* [TASK DESCRIPTION] Print the lines of the listing below exactly as they appear, starting with its first line and stopping after the line that contains "compagnie ?". Leave out any pictures.

Collected data:
============

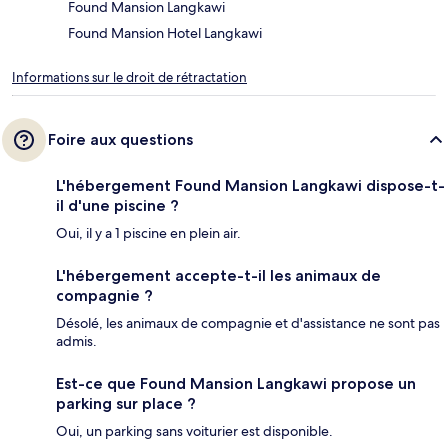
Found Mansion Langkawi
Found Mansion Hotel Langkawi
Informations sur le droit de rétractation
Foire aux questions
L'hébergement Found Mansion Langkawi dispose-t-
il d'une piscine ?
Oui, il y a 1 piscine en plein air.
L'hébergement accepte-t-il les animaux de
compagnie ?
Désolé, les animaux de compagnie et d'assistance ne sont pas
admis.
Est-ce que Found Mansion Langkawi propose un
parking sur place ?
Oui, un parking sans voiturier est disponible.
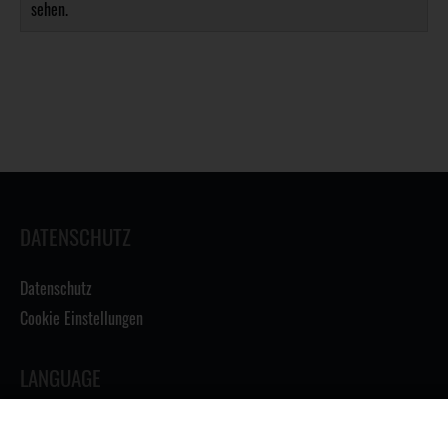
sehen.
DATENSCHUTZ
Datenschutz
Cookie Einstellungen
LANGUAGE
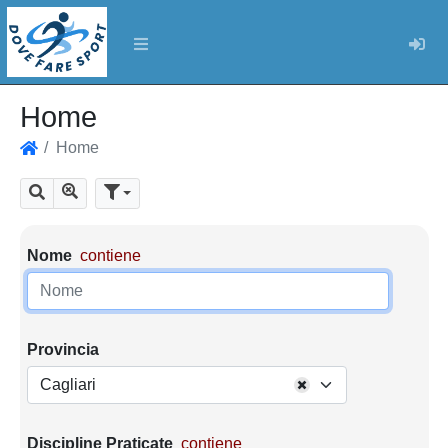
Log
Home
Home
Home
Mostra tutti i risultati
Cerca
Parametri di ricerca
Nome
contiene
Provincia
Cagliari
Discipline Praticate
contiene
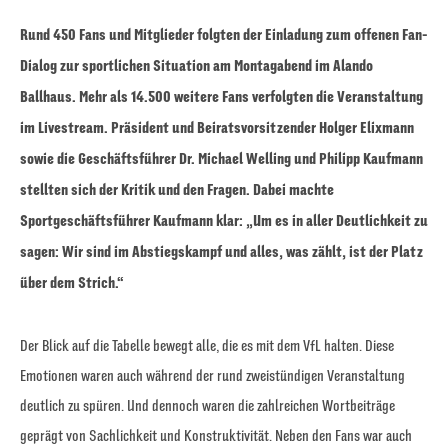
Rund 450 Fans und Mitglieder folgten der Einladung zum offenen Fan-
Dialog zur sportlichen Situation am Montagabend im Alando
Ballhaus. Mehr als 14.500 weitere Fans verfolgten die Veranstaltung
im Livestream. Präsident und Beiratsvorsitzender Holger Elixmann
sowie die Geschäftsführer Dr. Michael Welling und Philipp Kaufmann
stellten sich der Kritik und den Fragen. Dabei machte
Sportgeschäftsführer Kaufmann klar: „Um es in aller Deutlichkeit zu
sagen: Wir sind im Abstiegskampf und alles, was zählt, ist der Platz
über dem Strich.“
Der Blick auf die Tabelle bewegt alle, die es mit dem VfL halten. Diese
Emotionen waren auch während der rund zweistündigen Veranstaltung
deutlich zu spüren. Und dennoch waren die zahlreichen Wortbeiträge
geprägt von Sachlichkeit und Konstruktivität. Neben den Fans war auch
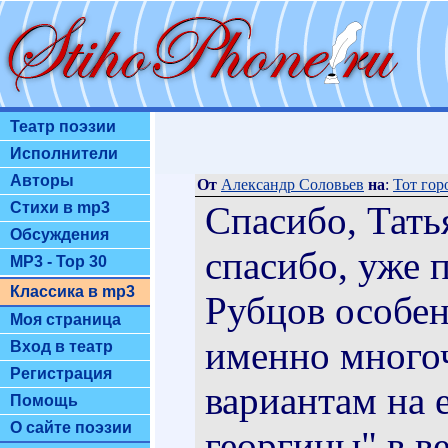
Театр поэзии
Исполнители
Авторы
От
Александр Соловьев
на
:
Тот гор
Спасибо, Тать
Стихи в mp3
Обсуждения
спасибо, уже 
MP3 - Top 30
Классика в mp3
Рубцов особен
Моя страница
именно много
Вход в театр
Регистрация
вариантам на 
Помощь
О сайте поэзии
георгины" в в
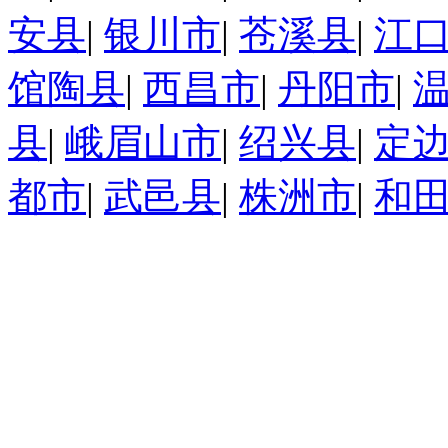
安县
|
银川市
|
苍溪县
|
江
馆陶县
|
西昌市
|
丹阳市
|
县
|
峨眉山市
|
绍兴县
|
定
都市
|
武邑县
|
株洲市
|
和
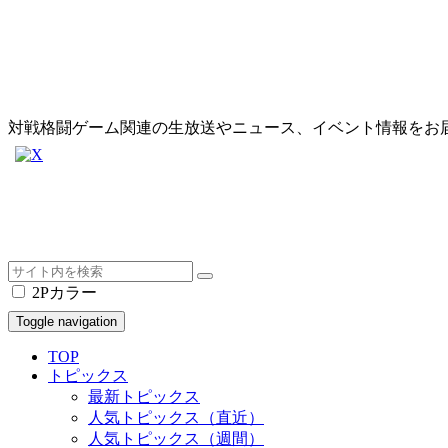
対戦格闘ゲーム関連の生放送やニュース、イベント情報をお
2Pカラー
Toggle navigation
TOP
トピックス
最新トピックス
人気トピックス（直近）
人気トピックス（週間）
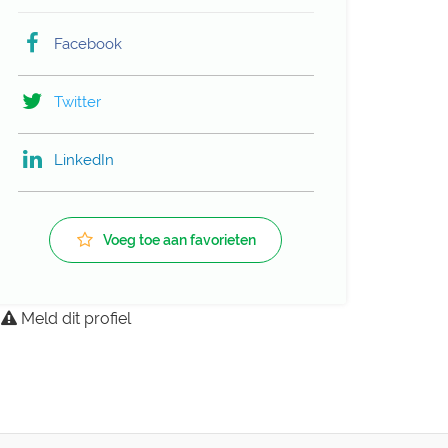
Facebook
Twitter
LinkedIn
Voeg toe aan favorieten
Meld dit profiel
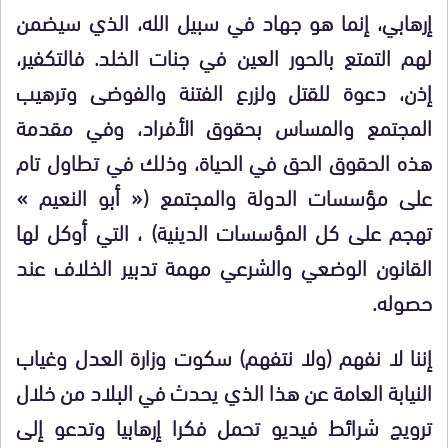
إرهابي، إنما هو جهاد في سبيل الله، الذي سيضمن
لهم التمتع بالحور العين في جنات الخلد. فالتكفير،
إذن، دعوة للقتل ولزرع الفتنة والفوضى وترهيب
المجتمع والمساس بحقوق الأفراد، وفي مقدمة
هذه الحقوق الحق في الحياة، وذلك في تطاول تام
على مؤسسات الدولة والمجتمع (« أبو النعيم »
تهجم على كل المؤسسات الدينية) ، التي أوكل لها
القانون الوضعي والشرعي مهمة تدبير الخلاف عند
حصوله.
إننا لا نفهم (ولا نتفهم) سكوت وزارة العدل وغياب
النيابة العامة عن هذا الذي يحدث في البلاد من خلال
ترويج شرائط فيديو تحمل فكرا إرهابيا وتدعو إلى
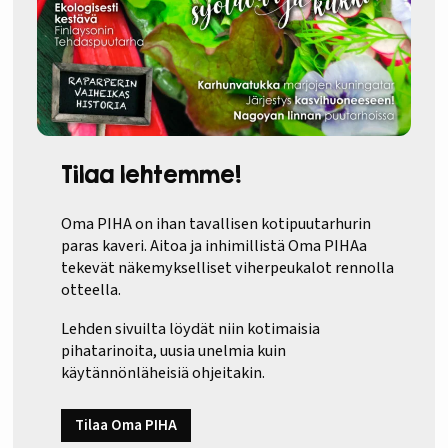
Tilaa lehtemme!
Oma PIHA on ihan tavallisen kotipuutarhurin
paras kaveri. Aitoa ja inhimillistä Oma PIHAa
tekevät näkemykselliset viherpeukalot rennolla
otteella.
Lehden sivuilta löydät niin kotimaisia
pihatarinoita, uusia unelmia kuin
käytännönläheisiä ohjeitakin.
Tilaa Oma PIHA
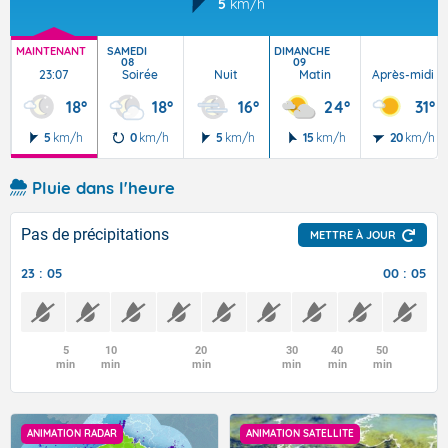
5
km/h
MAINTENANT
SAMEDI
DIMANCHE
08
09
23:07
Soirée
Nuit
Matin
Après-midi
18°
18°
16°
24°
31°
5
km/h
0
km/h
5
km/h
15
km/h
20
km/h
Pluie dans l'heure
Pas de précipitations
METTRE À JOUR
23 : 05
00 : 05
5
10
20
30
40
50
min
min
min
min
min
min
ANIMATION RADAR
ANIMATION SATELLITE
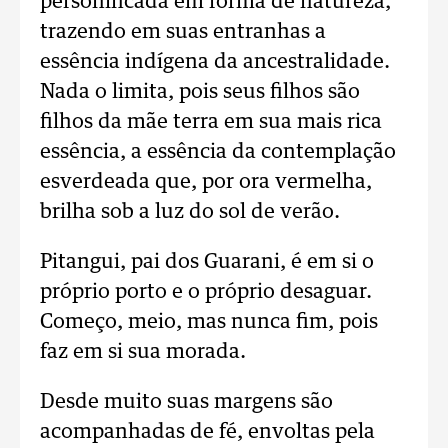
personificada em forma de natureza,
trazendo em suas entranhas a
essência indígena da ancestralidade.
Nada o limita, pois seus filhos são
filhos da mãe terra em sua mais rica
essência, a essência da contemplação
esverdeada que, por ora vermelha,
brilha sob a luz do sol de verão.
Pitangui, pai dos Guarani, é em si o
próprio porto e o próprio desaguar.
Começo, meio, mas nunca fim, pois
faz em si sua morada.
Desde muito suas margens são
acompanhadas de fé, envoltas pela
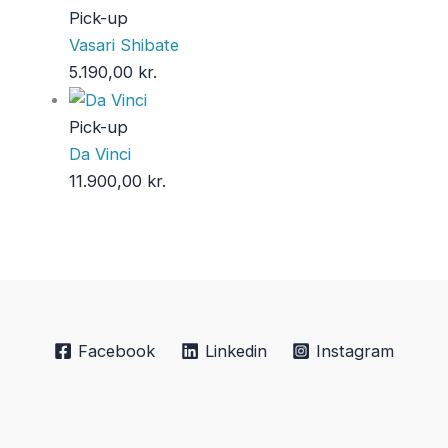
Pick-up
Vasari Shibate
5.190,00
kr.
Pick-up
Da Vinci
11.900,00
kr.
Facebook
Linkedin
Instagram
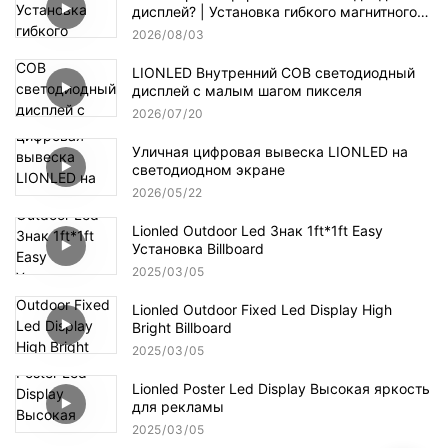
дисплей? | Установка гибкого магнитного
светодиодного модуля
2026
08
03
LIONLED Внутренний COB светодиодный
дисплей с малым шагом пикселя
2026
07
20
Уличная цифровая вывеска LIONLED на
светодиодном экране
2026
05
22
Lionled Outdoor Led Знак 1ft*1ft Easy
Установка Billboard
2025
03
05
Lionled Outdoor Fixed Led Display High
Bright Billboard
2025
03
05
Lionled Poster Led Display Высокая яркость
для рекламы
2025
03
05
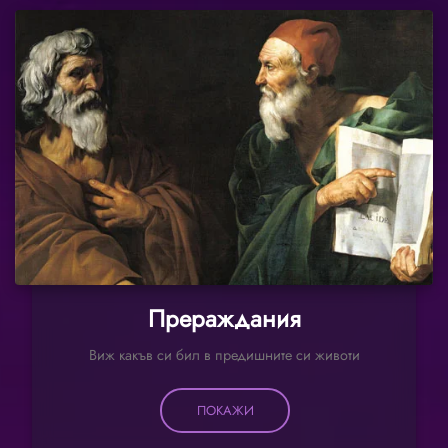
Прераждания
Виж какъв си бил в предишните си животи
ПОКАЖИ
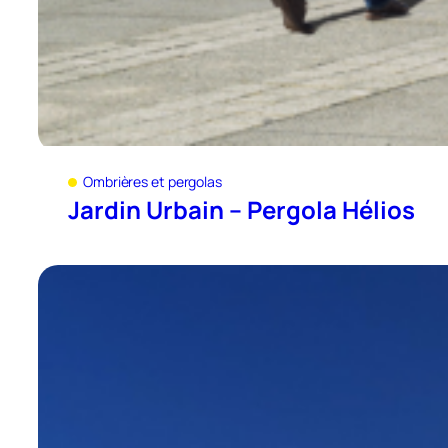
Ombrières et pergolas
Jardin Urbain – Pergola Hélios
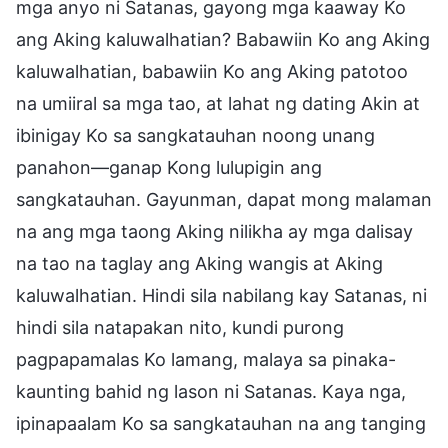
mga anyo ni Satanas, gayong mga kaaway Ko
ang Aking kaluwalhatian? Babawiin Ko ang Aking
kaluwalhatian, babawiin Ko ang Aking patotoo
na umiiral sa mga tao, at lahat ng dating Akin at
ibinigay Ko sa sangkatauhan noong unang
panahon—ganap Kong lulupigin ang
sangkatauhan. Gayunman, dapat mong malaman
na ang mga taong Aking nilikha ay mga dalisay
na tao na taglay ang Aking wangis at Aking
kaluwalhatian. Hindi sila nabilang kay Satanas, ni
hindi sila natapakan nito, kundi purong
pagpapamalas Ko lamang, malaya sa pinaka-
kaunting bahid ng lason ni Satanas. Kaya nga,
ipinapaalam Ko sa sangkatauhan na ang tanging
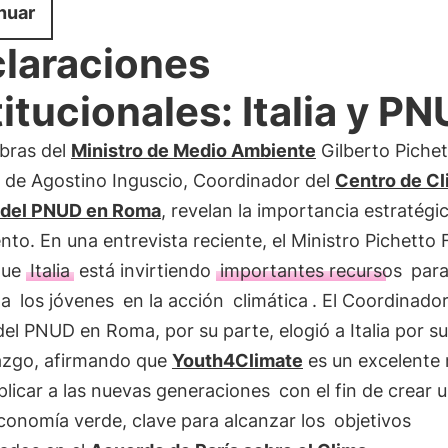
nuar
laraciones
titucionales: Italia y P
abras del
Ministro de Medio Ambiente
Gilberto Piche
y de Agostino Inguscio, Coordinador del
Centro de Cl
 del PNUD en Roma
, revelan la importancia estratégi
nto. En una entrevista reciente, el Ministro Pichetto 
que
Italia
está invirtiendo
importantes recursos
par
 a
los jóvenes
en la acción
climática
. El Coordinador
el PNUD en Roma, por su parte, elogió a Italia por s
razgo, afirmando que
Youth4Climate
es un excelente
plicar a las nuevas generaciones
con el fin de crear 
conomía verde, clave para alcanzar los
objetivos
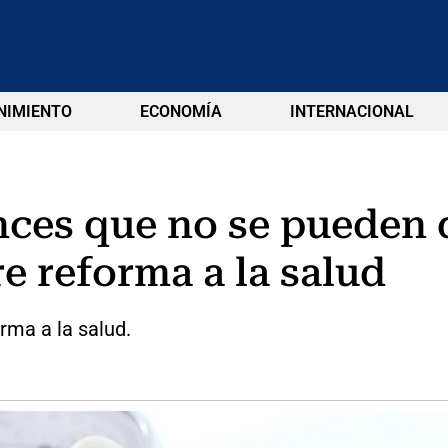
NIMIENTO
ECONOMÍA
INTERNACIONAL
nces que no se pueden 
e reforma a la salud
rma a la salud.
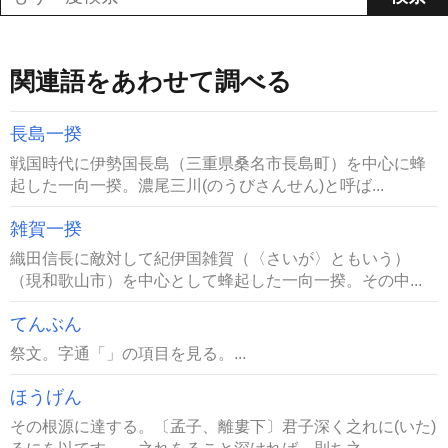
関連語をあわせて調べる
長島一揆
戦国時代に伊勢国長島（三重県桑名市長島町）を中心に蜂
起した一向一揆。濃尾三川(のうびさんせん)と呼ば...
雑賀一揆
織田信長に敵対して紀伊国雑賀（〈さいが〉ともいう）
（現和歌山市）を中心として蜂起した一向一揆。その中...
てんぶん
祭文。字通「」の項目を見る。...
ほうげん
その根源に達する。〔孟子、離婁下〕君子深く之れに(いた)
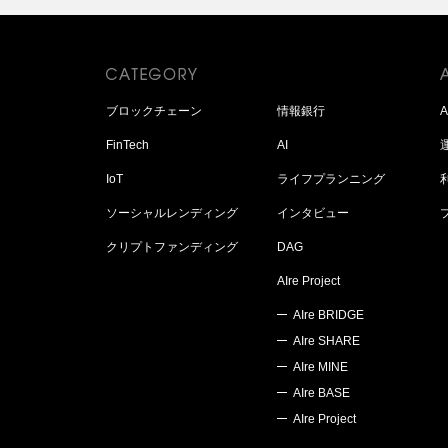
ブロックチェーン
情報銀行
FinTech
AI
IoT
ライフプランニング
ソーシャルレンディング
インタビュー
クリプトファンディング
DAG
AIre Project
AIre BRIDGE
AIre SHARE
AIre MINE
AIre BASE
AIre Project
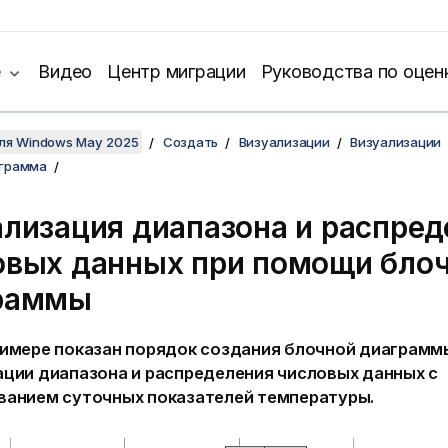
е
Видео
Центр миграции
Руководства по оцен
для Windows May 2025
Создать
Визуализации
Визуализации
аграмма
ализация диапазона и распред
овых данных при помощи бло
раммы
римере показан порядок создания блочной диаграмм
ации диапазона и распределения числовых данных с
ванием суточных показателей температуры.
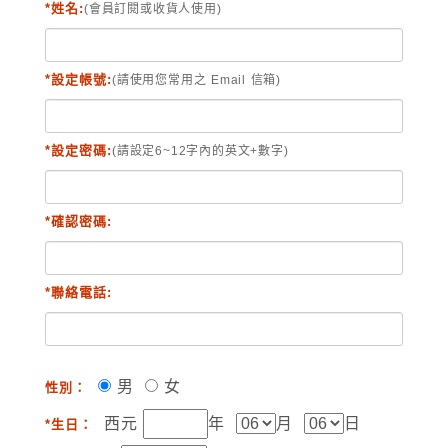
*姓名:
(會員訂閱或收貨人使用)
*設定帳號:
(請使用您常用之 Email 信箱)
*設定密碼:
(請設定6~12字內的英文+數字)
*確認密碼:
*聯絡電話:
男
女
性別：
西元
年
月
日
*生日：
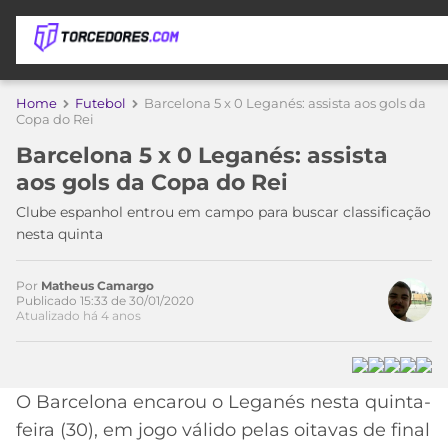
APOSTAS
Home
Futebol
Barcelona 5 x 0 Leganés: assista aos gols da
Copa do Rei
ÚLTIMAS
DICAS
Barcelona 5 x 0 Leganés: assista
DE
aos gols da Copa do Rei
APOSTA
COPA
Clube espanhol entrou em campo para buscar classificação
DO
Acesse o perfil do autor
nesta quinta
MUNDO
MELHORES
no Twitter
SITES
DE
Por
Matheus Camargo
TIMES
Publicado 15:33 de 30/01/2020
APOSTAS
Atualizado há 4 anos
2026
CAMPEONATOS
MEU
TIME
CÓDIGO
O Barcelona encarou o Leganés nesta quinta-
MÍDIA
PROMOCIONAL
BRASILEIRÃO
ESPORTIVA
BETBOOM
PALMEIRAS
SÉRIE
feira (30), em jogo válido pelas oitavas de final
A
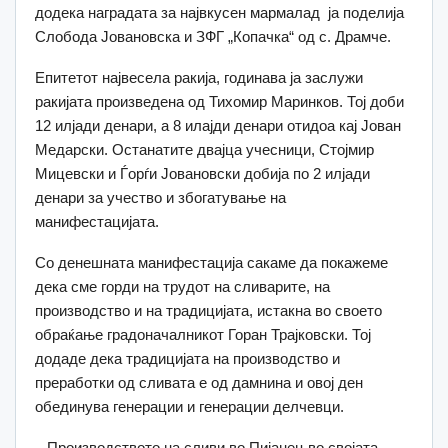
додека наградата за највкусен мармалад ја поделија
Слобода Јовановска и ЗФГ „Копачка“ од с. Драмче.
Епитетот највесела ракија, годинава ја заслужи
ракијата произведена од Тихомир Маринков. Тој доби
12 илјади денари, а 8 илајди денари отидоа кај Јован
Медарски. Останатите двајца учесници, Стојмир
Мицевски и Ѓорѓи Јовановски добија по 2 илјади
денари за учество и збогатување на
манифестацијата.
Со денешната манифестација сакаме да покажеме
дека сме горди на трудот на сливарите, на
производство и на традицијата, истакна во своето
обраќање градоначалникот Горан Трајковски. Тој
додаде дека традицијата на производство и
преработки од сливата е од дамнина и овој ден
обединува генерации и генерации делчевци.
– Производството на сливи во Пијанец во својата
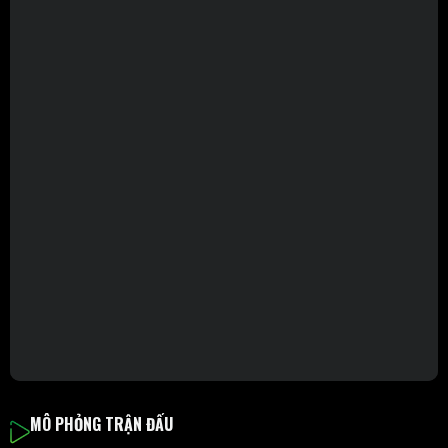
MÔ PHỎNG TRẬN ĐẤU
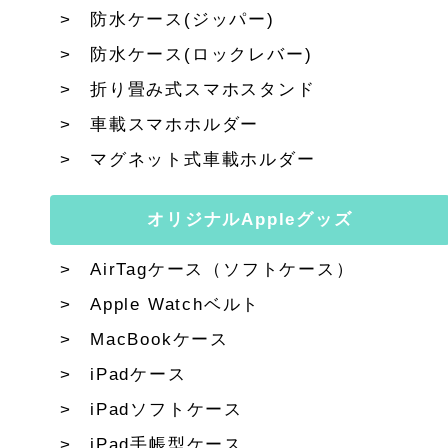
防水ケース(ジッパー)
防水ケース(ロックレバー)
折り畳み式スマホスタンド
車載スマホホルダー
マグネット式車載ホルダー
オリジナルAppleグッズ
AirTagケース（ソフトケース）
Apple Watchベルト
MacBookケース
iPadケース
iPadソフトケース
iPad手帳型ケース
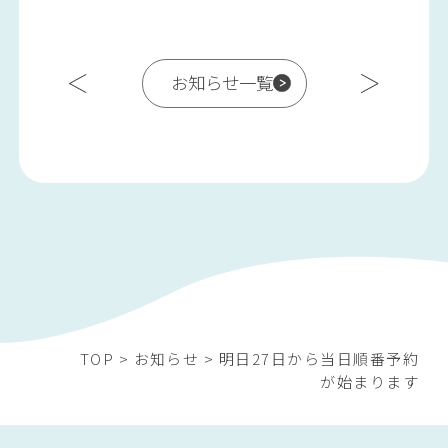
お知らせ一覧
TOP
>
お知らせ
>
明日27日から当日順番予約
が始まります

============

* [ANSWER BOX]
Found Mansion Langkawi
Found Mansion Hotel Langkawi
Informations sur le droit de rétractation
Foire aux questions
L'hébergement Found Mansion Langkawi dispose-t-
il d'une piscine ?
Oui, il y a 1 piscine en plein air.
L'hébergement accepte-t-il les animaux de
compagnie ?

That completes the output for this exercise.